Hello everyone and Happy New Year!
I have a decrease in performance in my cross-correlation function when I use array views. I am comparing functions without views, with views and one with the classical imfilter from ImageFiltering.jl:
using ImageFiltering, Statistics, BenchmarkTools
# basically, slide the template over the padded image and calculate the correlation between template and a slice of the image under it.
function crossCorrelation_raw!(out::Array{T}, image::Array{T,},
template::Array{T, N}, outsize::Tuple{Int64, Int64}) where {T,}
size_template = size(template)
@inbounds for i2=1:outsize[2], i1=1:outsize[1]
# this is the slice of the image under the template for the current iteration
subImage = image[i1:i1+size_template[1]-1, i2:i2+size_template-1]
# caulculate the product for each position and sum them all up, then write to out
s = dot_simd(template, subImage)
@inbounds out[i1, i2] += s
end
return out
end
# the same thing as above, only that subImage is now a view, template is also view passed as an argument in the wrapper function func_view
function crossCorrelation_raw_view!(out::Array{T}, image::Array{T},
template::AbstractArray{T}, outsize::Tuple{Int64, Int64}) where {T}
template_size = size(template)
@inbounds for i2=1:outsize[2], i1=1:outsize[1]
subImage = view(image, i1:i1+template_size[1]-1, i2:i2+template_size[2]-1)
@inbounds out[i1, i2] += dot_simd(template, subImage)
end
return out
end
@inline function dot_simd(x::AbstractArray{T}, y::AbstractArray{T}) where {T}
s = 0.0::T
@simd for i in eachindex(x)
@inbounds s += x[i] * y[i]
end
s
end
# just a wrapper function for the non-views version. Takes the images, prepares image by padding and allocates the output
function func(image::Array{T}, template::Array{T}) where {T}
size_template = size(template)
image_pad = padarray(image, Fill(0.0::T, (size_template[1]-1, size_template[2]-1)))
image_pad = Array{T, 2}(image_pad[Base.axes(image_pad)[1], Base.axes(image_pad)[2]]);
outsize = size(image) .+ size_template.-1
out = zeros(T, outsize)
crossCorrelation_raw!(out, image_pad, template, outsize);
end
# just a wrapper function for the views version. Takes the input images, prepares image by padding and allocates the output
function func_view(image::Array{T, N}, template::Array{T, N}) where {T, N}
size_template = size(template)
template_view = view(template, :, :)
image_pad = padarray(image, Fill(0.0::T, (size_template[1]-1, size_template[2]-1)))

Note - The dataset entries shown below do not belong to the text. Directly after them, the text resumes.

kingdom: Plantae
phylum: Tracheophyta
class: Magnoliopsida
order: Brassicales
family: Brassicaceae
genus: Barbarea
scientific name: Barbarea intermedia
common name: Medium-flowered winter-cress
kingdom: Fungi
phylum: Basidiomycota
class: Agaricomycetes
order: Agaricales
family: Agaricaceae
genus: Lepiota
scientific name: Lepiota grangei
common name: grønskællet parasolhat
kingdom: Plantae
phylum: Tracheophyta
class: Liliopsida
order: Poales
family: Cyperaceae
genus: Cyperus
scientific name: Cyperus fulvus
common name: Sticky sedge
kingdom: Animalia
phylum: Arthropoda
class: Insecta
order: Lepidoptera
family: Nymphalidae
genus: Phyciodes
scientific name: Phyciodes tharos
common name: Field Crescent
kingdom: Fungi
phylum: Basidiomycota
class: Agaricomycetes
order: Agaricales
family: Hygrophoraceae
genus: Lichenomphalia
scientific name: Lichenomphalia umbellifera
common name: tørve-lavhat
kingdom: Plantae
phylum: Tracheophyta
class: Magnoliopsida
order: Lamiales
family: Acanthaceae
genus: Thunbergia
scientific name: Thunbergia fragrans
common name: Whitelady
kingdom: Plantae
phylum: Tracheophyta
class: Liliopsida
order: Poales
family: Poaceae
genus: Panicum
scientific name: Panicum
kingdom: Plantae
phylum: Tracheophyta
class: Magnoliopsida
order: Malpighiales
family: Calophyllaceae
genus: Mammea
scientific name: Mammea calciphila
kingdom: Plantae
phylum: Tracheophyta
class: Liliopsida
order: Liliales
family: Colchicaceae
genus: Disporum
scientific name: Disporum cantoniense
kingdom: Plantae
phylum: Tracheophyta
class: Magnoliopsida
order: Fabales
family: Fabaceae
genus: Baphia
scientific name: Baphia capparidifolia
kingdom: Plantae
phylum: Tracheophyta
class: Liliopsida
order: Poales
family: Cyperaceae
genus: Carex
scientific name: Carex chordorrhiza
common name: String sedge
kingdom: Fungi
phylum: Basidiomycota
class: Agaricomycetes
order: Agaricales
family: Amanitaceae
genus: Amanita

image_pad = Array{T, 2}(image_pad[Base.axes(image_pad)[1], Base.axes(image_pad)[2]]);
outsize = size(image) .+ size_template.-1
out = zeros(T, outsize)
crossCorrelation_raw_view!(out, image_pad, template_view, outsize);
end
# the imfilter version from ImageFiltering.jl
function correlate_image(img::Array{T, N}, template::Array{T, N}) where {T, N}
img = padarray(img, Fill(0, (Int64(round((size(template)[1]-1)/2)), Int64(round((size(template)[2]-1)/2)))))
z = imfilter(T, img, centered(template), Algorithm.FIR())
end
Benchmark:
#creating two images to correlate and a
n = 100
im1 = rand(1.0:2.0, n, n)
im2 = copy(im1);
@btime func(im1, im2)
@btime func_view(im1, im2)
@btime correlate_image(im1, im2)
w/o views: 702.911 ms (79212 allocations: 2.96 GiB)
w/ views: 1.882 s (12 allocations: 2.34 MiB)
imfilter: 616.570 ms (46 allocations: 1.85 MiB)
Although there are only 12 allocs for the views version, it takes almost 3 times longer to run. Why is that? w/o views allocates almost 3 GiB of data and is still so much faster than the views function…
Some notes:
- adding @inline to dot_simd enormously decreased the allocations. Which is good I guess? Only after doing this and reading more about @inline, I got that @simd goes with @inline.
- I benchmarked dot_simd with both arrays and views and the performance was the same. So dot_simd should not be the problem here.
- If someone would be kind to check whether my type declarations are “the Julia way” and if they are properly set. Maybe some of them are unnecessary?
Thanks!
Edit: forgot to include the definition of correlate_image().